Task A: Repeat the stretch of the heat exchanger passage from "Preferably, the fluid" through "fume temperature sensor.", word for word.

-------

Preferably, the fluid inlet and outlet stub pipes fixed to the lower sieve bottom end outside which is achieved with inlet and outlet connection stub pipes integrally built into the flange of the condensate accumulation bowl. The flange is equipped with sockets for the elements which fix the exchanger to the casing. Additionally, the condensate accumulation bowl is fitted with sockets for the fluid temperature sensors, and one socket for the fume temperature sensor.
Preferably, the upper partition under the upper sieve bottom has a fluid flow distribution element fixed on its top surface.
Preferably, there is a densely perforated lower partition fitted over the lower sieve bottom, above the fluid inlet stub pipe so as to distribute the fluid flowing into the exchanger.
Thanks to the position of the fluid inlet and outlet stub pipes fixed to the lower sieve bottom and owing to the fact that they end outside, which is achieved with inlet and outlet connection stub pipes integrally built into the flange of the condensate accumulation bowl, as well as due to the sockets in the accumulation bowl flange for anchoring the elements fixing the exchanger to the casing it is possible to mount the hydroblock directly on the heat exchanger and achieve a very tight sealed connection between the condensate accumulation bowl and the casing. The solution according to the invention allows access to the fluid inlet and outlet stub pipes from the bottom without the need to dismount the heat exchanger.

-------

Task B: How many lines in the rows below contain the string "that"? Reply with the number alone.

-------

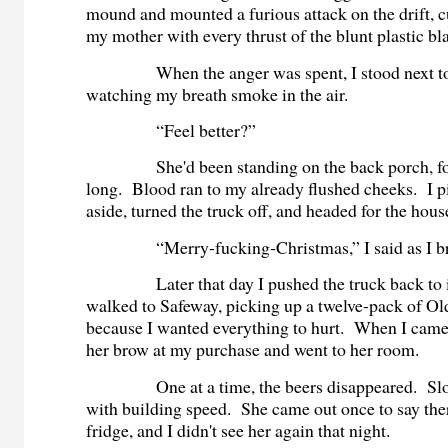
mound and mounted a furious attack on the drift, 
my mother with every thrust of the blunt plastic b
When the anger was spent, I stood next to t
watching my breath smoke in the air.
“Feel better?”
She'd been standing on the back porch, fo
long. Blood ran to my already flushed cheeks. I p
aside, turned the truck off, and headed for the hous
“Merry-fucking-Christmas,” I said as I brus
Later that day I pushed the truck back to its
walked to Safeway, picking up a twelve-pack of O
because I wanted everything to hurt. When I came 
her brow at my purchase and went to her room.
One at a time, the beers disappeared. Slow a
with building speed. She came out once to say the
fridge, and I didn't see her again that night.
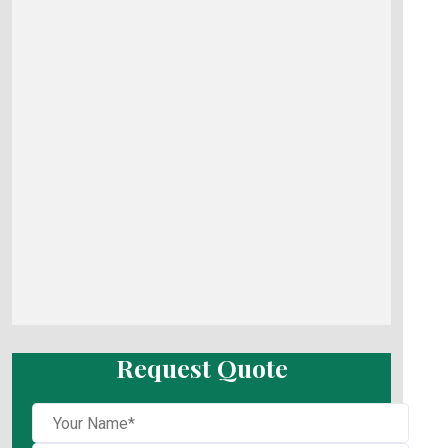
Request Quote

-------

Answer A:
Preferably, the fluid inlet and outlet stub pipes fixed to the lower sieve bottom end outside which is achieved with inlet and outlet connection stub pipes integrally built into the flange of the condensate accumulation bowl. The flange is equipped with sockets for the elements which fix the exchanger to the casing. Additionally, the condensate accumulation bowl is fitted with sockets for the fluid temperature sensors, and one socket for the fume temperature sensor.

Answer B: 2